> _PAGE EXTRACT_:

New Page 1

SEG-2106 "Software Construction"

Implementation Design Choices

(based on the book by Braek et al.: "Engineering Real Time Systems", Chapter 9 - this book considers co-design : system design choices concerning hardware and software design)

1. What is "Implementation Design" ?

Purpose: define the correspondance between the functional specification and the system implementation (to be realized in hardware and software)
Work to be done: make the necessary decisions for defining the properties of the implementation and provide detailed enough documentation.
Result: Description of the implementation design which explains how the abstract functions are to be realized.

The scope of implementation design is shown on the following diagram:

Example of the Access Control System - Question: "Which part should be implemented in hardware, which in software ?"

The following two diagrams show (a) the simple case (where the implementation has the same structure as the functional specification), and (b) the case where the design of the implementation leads us to revise the SDL specification (called "SDL description" of the system) in order to include functional aspects that are pertinant for the implementation or to adapt the design to the implementation constraints (in particular, the non-functional requirements).

Steps during the implementation design phase

Choice ("trade-off") between hardware and software
Definition of the hardware architecture
Definition of the software architecture
Revision and refinement of the functional specification

2. Aspects that are ignored by the functional specification

There are two reasons for differences between the functional specification and the description of the implementation elaborated during the implementation design phase:

The inherent concepts of the language used to describe the functional specification do not always correspond to the concepts used for the implementation of the corresponding components in the implemented system. It is therefore necessary to think about the question of how the concepts used for describing the functional specification (for instance, UML State machines and message passing mechanisms possibly between different computers) can be realized in the implementation. This is not further discussed here.
Certain aspects of the system to be constructed are often ignored by the functional specification. These aspects must be considered during the implementation design phase, in particular, the following:

2.1 Execution time

Note: In SDL, the time required for the execution of the transitions and the propagatio delay for messages is ignored; these aspects must be dealt with in design of the implementation.
The non-functional requirements normally mention the following two aspects:
- response time of the system (this is the delay between the production of a request and the reception of the response).
- throughput (number of request handled per second).
The design of the implementation must find hardware/software solutions for these aspects.
The interface between hardware and software components require special attention: The software must be fast enough to handle the signals and interrupts that occur at the hardware interfaces. This is the role of "drivers" (see the processes IO-Channel in Figure 10.1 below; they are concurrent software processes that execute within the multiprogramming environment provided by the Concurrency Support of the operating system).

> _INFORMATION_:
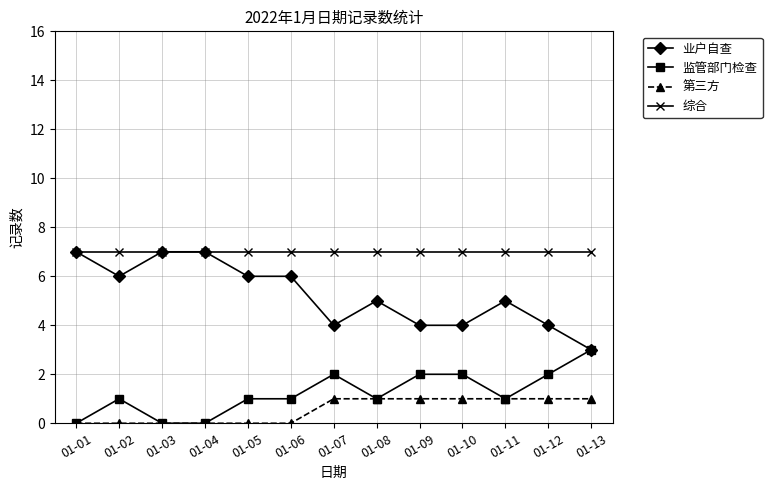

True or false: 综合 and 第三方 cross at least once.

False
...
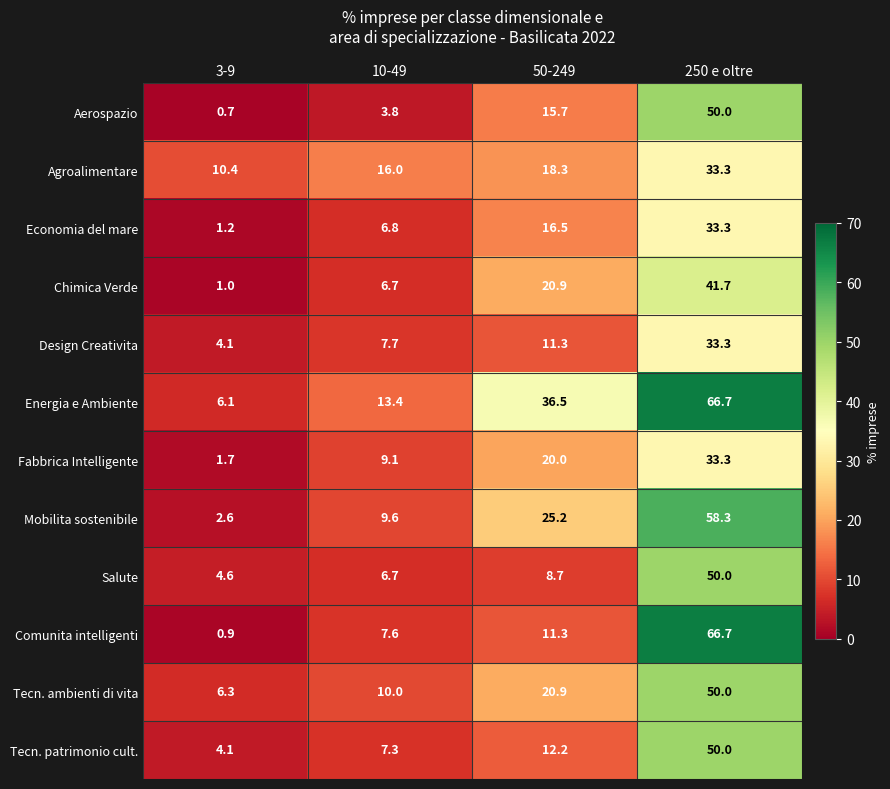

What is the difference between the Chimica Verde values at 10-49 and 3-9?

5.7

> _TASK REQUIREMENTS_: List every step that the page on implementation design names for the implementation design phase. The data above come from a separate source unrelated to the page on implementation design.

> _PROBLEM SOLUTION_:
- Choice ("trade-off") between hardware and software
- Definition of the hardware architecture
- Definition of the software architecture
- Revision and refinement of the functional specification